Poverty pushes women to do anything to survive, Hossain explains to me. These pills also suppress the appetite, so the sex workers do not feel how hungry they are. Hossain contends that this issue is also just one aspect of the much larger issue of women and girls oppression in Bangladesh.
Sex workers are called potita in Bengali, which means the fallen group of society, Hossain says. But the men who sleep with these women are referred to as gentlemen, or Babu, a term of respect given to males. Society creates labels for the benefit of men while degrading women.
Poverty control, social safety nets, health care, decent jobs to exit into, workplace protections for those who stay in, raising the status of women in general and destigmatizing female sexual activity on a cultural level have to go along with legalization for it to be of any use. These are things we should be fighting for anyway, and are supposed to be fighting for anyway. Why fight for human dignity for women in every other labor field, but not these particular women?

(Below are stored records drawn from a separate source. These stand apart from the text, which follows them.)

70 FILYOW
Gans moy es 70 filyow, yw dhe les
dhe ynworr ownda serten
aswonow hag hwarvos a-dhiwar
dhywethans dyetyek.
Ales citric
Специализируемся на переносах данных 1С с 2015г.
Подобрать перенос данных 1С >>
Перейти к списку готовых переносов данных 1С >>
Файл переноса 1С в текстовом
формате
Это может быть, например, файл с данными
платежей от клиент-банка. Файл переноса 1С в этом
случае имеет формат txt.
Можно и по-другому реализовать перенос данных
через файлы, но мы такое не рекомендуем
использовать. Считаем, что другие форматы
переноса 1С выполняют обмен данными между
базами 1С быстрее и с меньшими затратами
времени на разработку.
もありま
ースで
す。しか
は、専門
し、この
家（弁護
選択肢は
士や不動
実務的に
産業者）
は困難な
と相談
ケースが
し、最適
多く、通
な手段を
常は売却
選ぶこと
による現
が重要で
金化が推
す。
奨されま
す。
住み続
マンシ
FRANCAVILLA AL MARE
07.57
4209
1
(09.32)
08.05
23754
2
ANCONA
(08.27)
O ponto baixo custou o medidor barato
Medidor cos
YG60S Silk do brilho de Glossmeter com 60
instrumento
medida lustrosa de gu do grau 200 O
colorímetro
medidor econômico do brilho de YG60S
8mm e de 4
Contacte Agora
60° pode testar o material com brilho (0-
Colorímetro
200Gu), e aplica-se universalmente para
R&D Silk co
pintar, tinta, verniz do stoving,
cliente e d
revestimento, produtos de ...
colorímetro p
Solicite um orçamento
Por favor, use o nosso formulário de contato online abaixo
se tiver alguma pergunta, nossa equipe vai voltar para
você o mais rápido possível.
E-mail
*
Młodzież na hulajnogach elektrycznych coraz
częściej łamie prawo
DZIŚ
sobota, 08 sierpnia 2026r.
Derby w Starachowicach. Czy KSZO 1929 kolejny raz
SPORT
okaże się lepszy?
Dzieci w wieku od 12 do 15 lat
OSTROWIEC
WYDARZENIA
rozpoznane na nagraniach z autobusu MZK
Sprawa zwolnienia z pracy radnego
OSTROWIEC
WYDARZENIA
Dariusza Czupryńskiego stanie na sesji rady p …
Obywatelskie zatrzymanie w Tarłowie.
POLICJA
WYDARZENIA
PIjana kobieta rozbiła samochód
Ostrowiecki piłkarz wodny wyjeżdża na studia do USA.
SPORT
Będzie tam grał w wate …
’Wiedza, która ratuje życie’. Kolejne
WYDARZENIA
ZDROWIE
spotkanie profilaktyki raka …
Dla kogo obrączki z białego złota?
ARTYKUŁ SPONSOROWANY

I agree that stronger punishments for traffickers would be a good thing, but that's a lot like an outcry for stronger punishments for rapists- it makes a nice rallying cry and is not a bad thing to rally around, but unless it goes hand in hand with an environment where the authorities are willing to make the arrests and follow through with the prosecution, it's pretty well worthless. That environment does not exist in Bangladesh. They aren't even enforcing the laws they have now. (ETA Google tells me the penalties for sex trafficking in Bangladesh are already pretty harsh with minimum sentence being 10 years and the usual sentence being life in prison)
Yes, poverty has a lot of cultural causes. I don't understand this statement.